After spending three separate days in the hills with cadets from Ellesmere College CCF, the last three have been spent on an expedition. Each year, these expeditions try to give the cadets the opportunity to tackle mountains that most people wouldn’t attempt due to their remoteness. By allowing three days, it gives them a day to walk in, a day to make their ascent and a final day to walk out. The Scottish Highlands are remote enough for most people but, by picking these isolated peaks, they truly get a sense of being self reliant – they have little choice! This year, all four walking groups headed for Ruadh Stac Mor and A Mhaighdean, which are well known for their beauty and claimed by some to be the remotest of Scotland’s 283 Munros.
After spending a several hours getting everyone prepared, and trying to encourage them to pack things in their rucksacks rather than on the outside, we were dropped by minibus on Wednesday morning at Poolewe. We were welcomed by surprisingly strong sunshine and warmth, which seemed a bizarre contrast to Tuesday’s snow and blizzards. However, the sun remained making for a wonderfully relaxed walk in surrounded by rocky snow-capped mountains rising out of the low lying grass and bog.
The route was fairly straight forward, so we decided to allow the groups a bit of freedom from adult input and set them off on their own. Huw, Ranjit and I started off shadowing the rear group, but soon found ourselves frustrated by the slow progress so decided to keep an eye on them from the front. Even then, we were surprised by how long it took the rear group to catch us up. Later it transpired that one of the group had dropped a tent and, by the time anyone realised, had a 3km round trip to retrieve it. One good reason for avoiding strapping things to the outside of your rucksack!
Our target for the night was the bothy at Carnmore. Although little more than a disused cattle shed at the south east end of Fionn Loch, it can be a real saviour for those staggering off the mountains in the dark after a longer than expected epic with nature. However, it does seem slightly strange that this basic level of accommodation, although most welcome, should be situated right next to plush looking hunting lodge in the middle of nowhere. I have little doubt that it offers an incredible venue from which to stalk the deer but, so far, I’ve never seem anyone in it.
As we prepared dinner outside our tents (saving the space inside the bothy for anyone that might be in greater need), we were graced with blue skies and more stunning views in all directions. With the moon hanging over it, the view towards A Mhaighdean was particularly inspiring, particularly with it being our planned target fro the morning.

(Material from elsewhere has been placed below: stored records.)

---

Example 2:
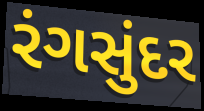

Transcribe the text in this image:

રંગસુંદર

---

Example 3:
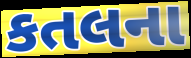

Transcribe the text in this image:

કતલના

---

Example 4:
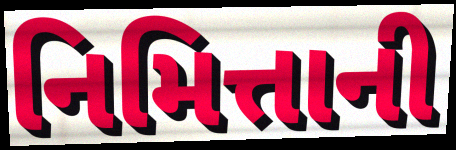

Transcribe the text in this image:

નિમિત્તાની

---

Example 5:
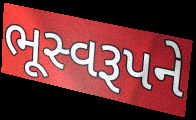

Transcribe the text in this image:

ભૂસ્વરૂપને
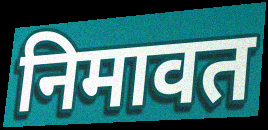
निमावत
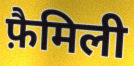
फ़ैमिली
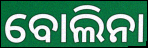
ବୋଲିନା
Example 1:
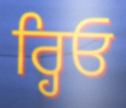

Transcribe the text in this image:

ਰ੍ਹਿਓ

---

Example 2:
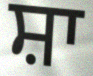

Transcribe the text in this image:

ਸ਼ਾ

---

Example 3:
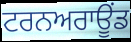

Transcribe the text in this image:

ਟਰਨਅਰਾਊਂਡ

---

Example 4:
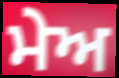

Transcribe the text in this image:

ਮੇਅ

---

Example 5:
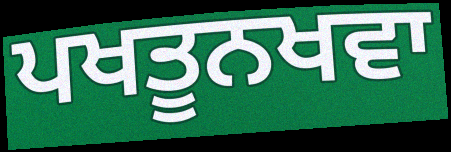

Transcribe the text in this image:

ਪਖਤੂਨਖਵਾ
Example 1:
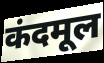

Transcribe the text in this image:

कंदमूल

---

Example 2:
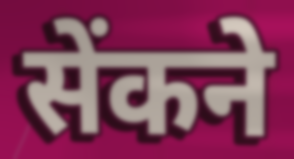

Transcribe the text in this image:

सेंकने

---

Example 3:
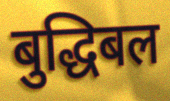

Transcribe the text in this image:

बुद्धिबल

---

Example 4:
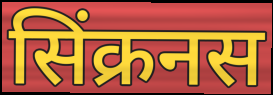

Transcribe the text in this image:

सिंक्रनस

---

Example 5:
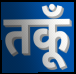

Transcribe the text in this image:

तकूँ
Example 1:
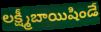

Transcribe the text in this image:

లక్ష్మీబాయిషిండే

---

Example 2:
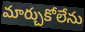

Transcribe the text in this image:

మార్చుకోలేను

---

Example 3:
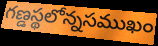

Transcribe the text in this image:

గణ్డస్థలోన్నసముఖం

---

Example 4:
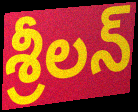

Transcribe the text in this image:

శ్రీలన్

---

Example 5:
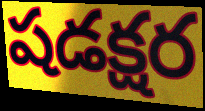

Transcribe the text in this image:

షడక్షర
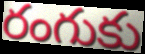
రంగుకు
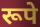
रूपे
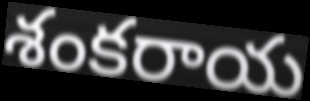
శంకరాయ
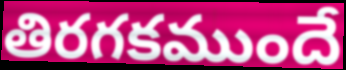
తిరగకముందే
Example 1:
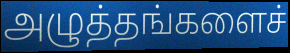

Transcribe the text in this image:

அழுத்தங்களைச்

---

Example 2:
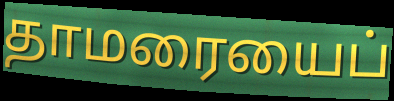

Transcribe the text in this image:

தாமரையைப்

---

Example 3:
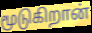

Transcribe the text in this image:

மூடுகிறான்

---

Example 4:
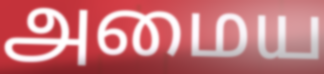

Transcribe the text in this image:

அமைய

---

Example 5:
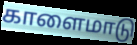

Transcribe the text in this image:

காளைமாடு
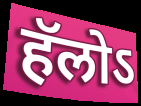
हॅलोऽ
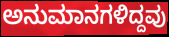
ಅನುಮಾನಗಳಿದ್ದವು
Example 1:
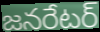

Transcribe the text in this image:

జనరేటర్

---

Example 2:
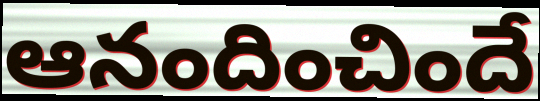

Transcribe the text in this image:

ఆనందించిందే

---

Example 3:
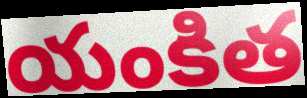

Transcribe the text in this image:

యంకిత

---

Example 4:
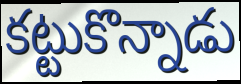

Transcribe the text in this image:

కట్టుకొన్నాడు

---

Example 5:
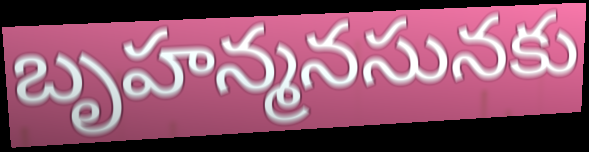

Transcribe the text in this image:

బృహన్మనసునకు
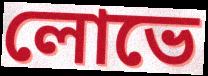
লোভে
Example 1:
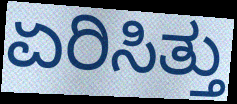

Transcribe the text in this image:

ಏರಿಸಿತ್ತು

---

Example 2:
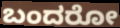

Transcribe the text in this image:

ಬಂದರೋ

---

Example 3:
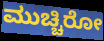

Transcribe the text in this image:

ಮುಚ್ಚಿರೋ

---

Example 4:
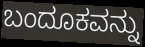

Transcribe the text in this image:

ಬಂದೂಕವನ್ನು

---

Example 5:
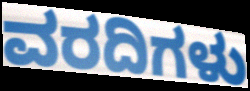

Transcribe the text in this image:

ವರದಿಗಳು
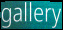
gallery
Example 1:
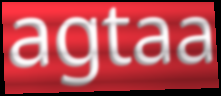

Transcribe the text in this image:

agtaa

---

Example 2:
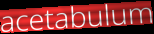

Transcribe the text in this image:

acetabulum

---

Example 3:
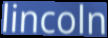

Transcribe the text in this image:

lincoln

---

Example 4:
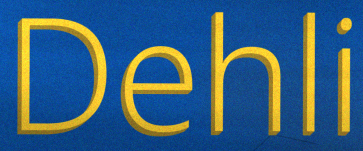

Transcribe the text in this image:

Dehli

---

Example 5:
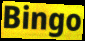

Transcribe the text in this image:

Bingo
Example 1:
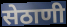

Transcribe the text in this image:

सेठाणी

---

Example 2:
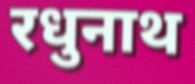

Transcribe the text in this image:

रधुनाथ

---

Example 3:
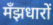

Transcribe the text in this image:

मँझधारों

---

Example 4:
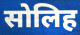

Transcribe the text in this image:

सोलिह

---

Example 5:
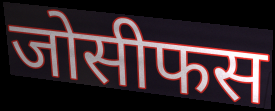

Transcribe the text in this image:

जोसीफस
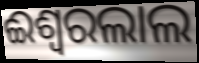
ଈଶ୍ଵରଲାଲ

By the time morning came, the cloud and rain had arrived – perhaps responsible for creating two distinct groups in the party. There were those that were mentally geared up for the ascent of these two remote Munros, and those that had set their hearts on the relatively low level walk to another bothy at Shenavall, to the south east of Loch na Sealga. In the end, Ian and I found ourselves starting out on the low level route. As you might expect, this group was made up of those with aches and pains incurred during the week to date, as well as those that simply didn’t want to find the energy for another big day. Consequently, the going was rather slow again, but I was impressed by the way they kept going and stuck together.

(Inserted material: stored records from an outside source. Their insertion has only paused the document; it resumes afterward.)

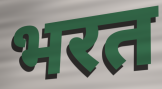
भरत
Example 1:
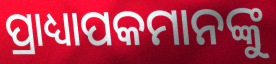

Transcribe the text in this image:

ପ୍ରାଧ୍ୟାପକମାନଙ୍କୁ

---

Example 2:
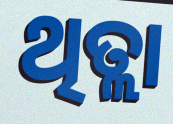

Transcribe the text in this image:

ଥିତ୍ଲା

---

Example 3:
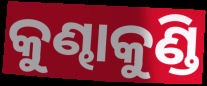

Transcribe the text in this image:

କୁଣ୍ଢାକୁଣ୍ଡି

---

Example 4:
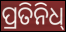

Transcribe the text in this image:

ପ୍ରତିନିଧ୍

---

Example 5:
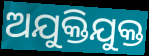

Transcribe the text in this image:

ଅଯୁକ୍ତିଯୁକ୍ତ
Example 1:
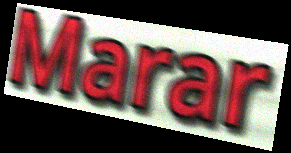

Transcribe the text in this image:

Marar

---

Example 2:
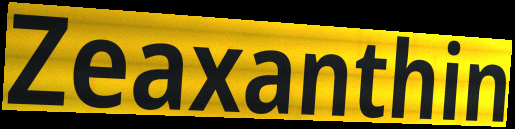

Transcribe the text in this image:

Zeaxanthin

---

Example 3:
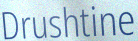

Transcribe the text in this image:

Drushtine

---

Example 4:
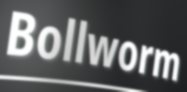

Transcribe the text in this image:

Bollworm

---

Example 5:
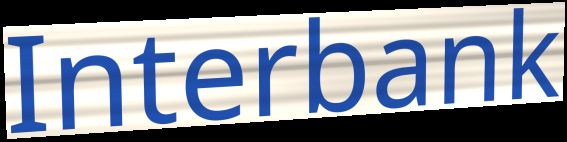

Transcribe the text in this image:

Interbank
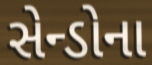
સેન્ડોના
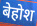
बेहोश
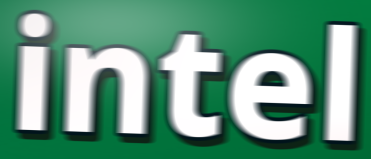
intel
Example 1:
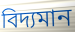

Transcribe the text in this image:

বিদ্যমান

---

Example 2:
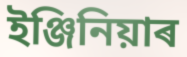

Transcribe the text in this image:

ইঞ্জিনিয়াৰ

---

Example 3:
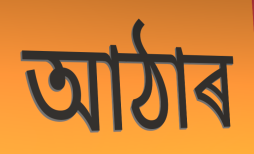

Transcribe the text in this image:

আঠাৰ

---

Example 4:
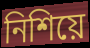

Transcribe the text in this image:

নিশিয়ে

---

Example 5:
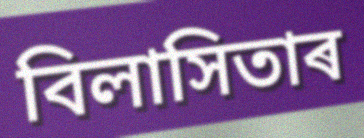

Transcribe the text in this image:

বিলাসিতাৰ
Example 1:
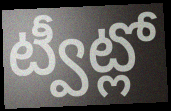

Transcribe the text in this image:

ట్వీట్లో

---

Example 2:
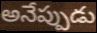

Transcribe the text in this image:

అనేప్పుడు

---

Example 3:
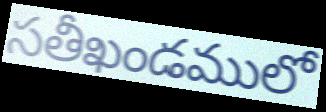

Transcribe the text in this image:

సతీఖండములో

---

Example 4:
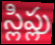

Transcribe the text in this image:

స్లిప్లు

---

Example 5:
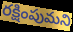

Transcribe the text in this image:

రక్షింపుమని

One of the great treats about being in such remote areas is that the wildlife often shows little fear of people. The deer were certainly a little wary, but we got some great pictures of them checking us out.
One detail we had ‘neglected’ to tell the group about this leg of the journey was that there was a river in the way. Ian and I waited at Larachantivore for the group to catch us up, before we broke the good news. While we were explaining different methods of crossing rivers, and discussing the options of how to keep either your boots or socks dry (unfortunately not both), some seemed to think it was all a big wind up. They were soon to be disappointed.
When it came to it, and the penny finally dropped that this was for real, it was interesting to see different people’s priorities when it came to keeping things dry. Some were tempted to just go for it in whatever they had on, some crossed in socks, some saved their socks and crossed in boots, while others would probably have gone across naked if we’d let them! Whatever option we took, we all got very cold from the volume of meltwater coming off the mountains after the recent snowfall.
Once across the river, it was only another kilometer to Shenavall where we were able to take time to dry out, relax and wait for the Munroists to complete their epic. They finally staggered in about 4 hours after us, looking tired but full of the satisfaction of a successful day.
A good night’s sleep and the promise of a relatively short walk out (only about 7km), seemed to spur everyone on to get cracking this morning. This final section from Shenavall to Dundonnell is simple enough, although you do need to keep an eye on the map as the ‘path’ disappears regularly during the first 3km or so. After 3 days of carrying big expedition rucksacks, there seemed to be a great deal of jubilation when we got back to some resemblance of civilisation, with the promise of showers, toilets, sofas, beds and plenty of time to share stories and experiences of their adventures in the ‘wilds’ of Scotland.
Some say they have found the last three days little more than a test of endurance, while others site a number of specific things they have learnt about themselves and others. To be honest I have little doubt that, for each and every one, they will remember this experience for many years and drawer strength and encouragement from their experiences. Well done to everyone!